Wednesday, July 11, 2018

What role do domestic (homes) and religious spaces/settings play to represent the grimness of Dublin in Dubliners by James Joyce?

Authors often use descriptions of settings and locations in their writings to help establish the mood, draw attention to a character's station in life, or illustrate the era in which the writing is taking place. James Joyce uses both domestic and religious spaces in his collection of short stories Dubliners to show the stark, grim side of Dublin. Since Dubliners is a collection of short stories and not a traditional novel, the settings vary extremely from story to story. They take place in small homes and in bars and restaurants. There are concert halls, crowded bazaars, and quiet hotel rooms. Each setting lays bare Dublin's grimness in this time of civil unrest.
"A Little Cloud" is set in part in a somewhat disreputable bar, rife with cigar smoke. This bar is the grim backdrop where two old friends commiserate and where Chandler begins to see that his own dreams may never come to pass. In this instance, the bar seems to represent the hopelessness of yearning for things we cannot have.

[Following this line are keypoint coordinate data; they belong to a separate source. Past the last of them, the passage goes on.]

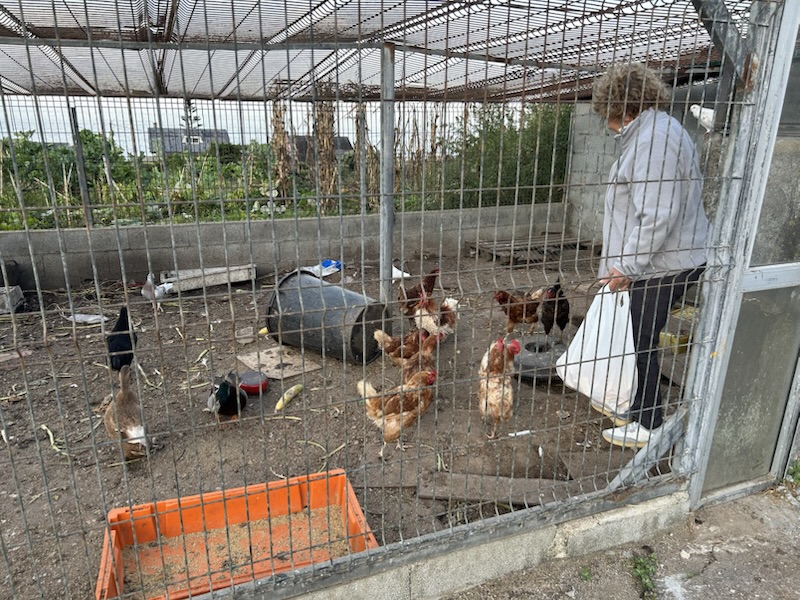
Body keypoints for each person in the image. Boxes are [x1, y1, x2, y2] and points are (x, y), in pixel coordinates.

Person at [591, 63, 711, 448]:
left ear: (622, 107)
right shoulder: (657, 132)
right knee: (637, 335)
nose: (608, 124)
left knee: (639, 338)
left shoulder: (654, 141)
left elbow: (657, 214)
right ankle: (635, 407)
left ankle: (647, 425)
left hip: (663, 264)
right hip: (667, 259)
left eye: (608, 114)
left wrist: (627, 266)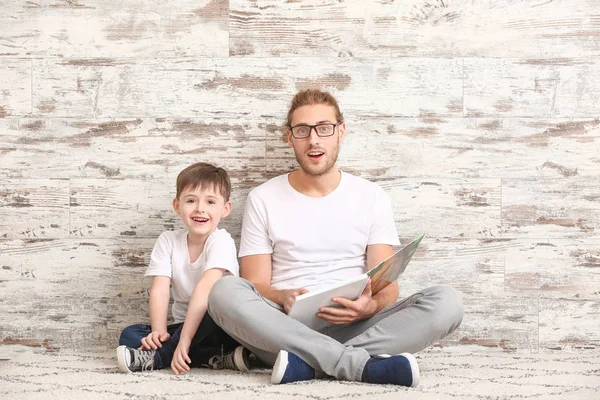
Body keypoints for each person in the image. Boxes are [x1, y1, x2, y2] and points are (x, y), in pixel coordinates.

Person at [207, 89, 464, 387]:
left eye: (324, 128)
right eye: (302, 130)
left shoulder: (371, 196)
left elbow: (387, 285)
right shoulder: (262, 198)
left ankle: (307, 365)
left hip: (357, 323)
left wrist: (371, 305)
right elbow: (256, 284)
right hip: (284, 325)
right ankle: (357, 365)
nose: (314, 139)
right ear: (290, 138)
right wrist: (283, 296)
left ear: (340, 132)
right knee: (224, 291)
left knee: (447, 303)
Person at [116, 162, 250, 374]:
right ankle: (211, 357)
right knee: (129, 334)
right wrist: (159, 332)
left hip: (217, 326)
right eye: (190, 200)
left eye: (210, 202)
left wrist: (185, 340)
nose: (200, 209)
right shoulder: (168, 240)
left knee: (212, 310)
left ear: (225, 209)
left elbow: (205, 290)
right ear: (177, 206)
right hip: (182, 327)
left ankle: (159, 358)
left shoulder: (221, 241)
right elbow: (160, 289)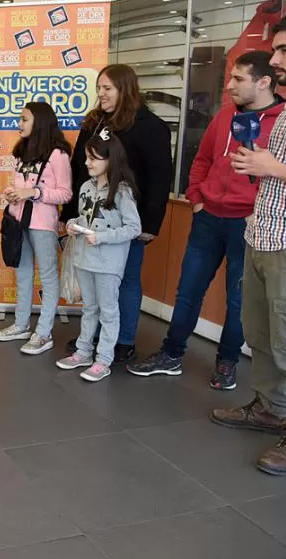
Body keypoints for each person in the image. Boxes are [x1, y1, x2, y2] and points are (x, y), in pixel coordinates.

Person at [129, 51, 283, 390]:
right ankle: (171, 354)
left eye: (238, 79)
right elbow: (201, 160)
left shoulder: (283, 121)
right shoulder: (224, 117)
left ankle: (227, 363)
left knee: (239, 300)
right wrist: (196, 198)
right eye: (229, 78)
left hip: (249, 224)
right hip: (209, 218)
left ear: (264, 82)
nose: (229, 86)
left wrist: (258, 211)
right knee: (188, 290)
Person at [211, 10, 286, 476]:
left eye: (284, 49)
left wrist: (272, 167)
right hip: (261, 235)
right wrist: (262, 164)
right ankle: (270, 408)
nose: (276, 59)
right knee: (261, 335)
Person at [61, 64, 173, 364]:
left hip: (127, 221)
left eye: (107, 88)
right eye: (99, 88)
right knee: (95, 283)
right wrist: (69, 213)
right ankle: (94, 337)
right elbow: (78, 168)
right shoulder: (94, 122)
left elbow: (159, 179)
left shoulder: (150, 127)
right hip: (90, 218)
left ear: (125, 89)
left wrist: (150, 224)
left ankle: (123, 340)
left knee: (126, 280)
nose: (101, 94)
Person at [57, 132, 142, 382]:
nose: (87, 163)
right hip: (84, 259)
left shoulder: (122, 192)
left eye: (93, 158)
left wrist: (102, 237)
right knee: (89, 308)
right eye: (86, 157)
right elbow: (85, 217)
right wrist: (73, 224)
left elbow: (133, 228)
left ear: (110, 159)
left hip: (108, 264)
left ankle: (104, 359)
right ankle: (83, 351)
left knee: (108, 312)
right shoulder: (85, 187)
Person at [0, 102, 73, 355]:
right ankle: (21, 325)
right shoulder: (22, 150)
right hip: (18, 221)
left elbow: (65, 193)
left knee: (48, 277)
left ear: (40, 122)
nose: (19, 124)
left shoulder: (58, 154)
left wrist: (34, 192)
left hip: (43, 224)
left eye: (24, 119)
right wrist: (13, 193)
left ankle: (44, 333)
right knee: (23, 273)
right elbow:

"The Sisters" uses Father Flynn's home as a grim setting of sickness and death. The boy walks by the house each day after Father Flynn falls ill and looks through the windows for signs of Flynn's death. At one point after Flynn's death, people are gathered around his open coffin in Flynn's own sparsely decorated home. The fact that such a chilling funerary ritual is set in such a private location shows the grimness of Dublin through the harsh reality of sickness and death.